Credit Suisse says its MDs were incompetent
If ever there were a damning report on the lack of ability of highly paid managing directors (MDs) in investment banks, Credit Suisse's independently written 165-page report on the causes of its $5.5bn loss relating to Archegos Capital Management is it. "Human error" was to blame for Archegos, said CFO Laurence Haddad during today's investor call. And the error was not with the juniors who were struggling with their workloads.
As we observed when the Archegos loss was first reported, Credit Suisse had been cutting costs in its prime services businesses. Today's report lays those cuts bare: in prime services Americas, headcount fell 44% between 2015 and 2020, with managing director headcount falling by 54% and director headcount falling 39%. The U.S. prime services risk team was also culled: in January 2017, prime services risk in America was staffed by two MDs, two directors and three vice presidents. By January 2021, this was down to one managing director, four directors, one VP and two associates. Mid-ranking staff and juniors were running the show.
Juniors weren't the issue though. The new report also highlights one junior's effort to raise the alarm early about Archegos. In September 2020, a credit risk management analyst advised his boss that the prime services risk team in New York was, not “adequately staffed to be reliable,” that “nearly all of the most influential PSR contacts” were no longer at CS, and they had not been adequately replaced. "Where am I going with this?," he lamented. "All of the people that I would trust to have a backbone and push back on a coverage person asking for zero margin on a heaping pile are gone."
Without mentioning his name, the report laments the death of 46 year-old Jason Varnish, the global head of prime services risk who died tragically in a ski accident in February 2020. Also without mentioning his name, the report criticizes Parshu Shah, the New York-based prime brokerage salesman who was promoted as head of risk in the prime brokerage business after Varnish's death. Shah still works for Credit Suisse according to his FINRA registration, but the report says the head of prime brokerage risk failed to share details of a February 2021 calculation from Credit Suisse's dynamic margining software engineering team with the broader risk team, that said Archegos needed to post an additional $3 billion of margin.

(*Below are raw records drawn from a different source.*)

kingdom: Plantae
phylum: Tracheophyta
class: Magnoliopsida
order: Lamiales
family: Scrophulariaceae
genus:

Instead, the business and particularly prime services risk team followed an, "accommodative approach of partial and inadequate remediation without deadlines," towards Archegos, says the report. Given that Shah had previously been a salesman covering Archegos, this is possibly unsurprising.
Even the head of prime brokerage risk, however, isn't targeted for the harshest criticism. This is saved for those who promoted him - co-heads of the prime broking business, John Dabbs and Ryan Nelson, plus the then-head of equities Paul Galietto. Again without naming names, the report says the three men in those roles chose Shah to replace Varnish even though Shah had spent the past 13 years in a sales and marketing role. "He had never before worked in a risk role at CS or elsewhere." Worse, it says the head of equities (Galietto) only informed then-head of the investment bank (Brian Chin), of the Archegos risks on the night of March 24th, after Archegos revealed that it would not be able to meet the margin call of more than $2.5 billion the following day.
For anyone who's still missing the point, the report spells it out: "The Prime Services business was mismanaged. This was due in part to a lack of competence (including a failure to appreciate obvious and severe risks) as well as a culture in which profits were prioritized over sound risk management and respect for controls."
The report offers some excuses for the MDs' failings: they were overburdened and unclear of their responsibilities. "Managers wore multiple “hats,” lacked clear roles and responsibilities," it says. "Neither of the co-heads of prime services believed he was specifically responsible for supervising CS’s relationship with prime financing clients in the United States—including Archegos." But was this their fault, or the fault of their own manager - head of the investment bank, Brian Chin?
Either way, Credit Suisse says it won't be having co-heads in future and will be making sure that anyone occupying a key function has "adequate experience and skill levels." Today's report also suggests, however, that the bank might want to cut costs more carefully from now on. When you trim headcount indiscriminately, overload remaining staff with responsibilities, and fail to monitor what they're up to, Archegos is your outcome.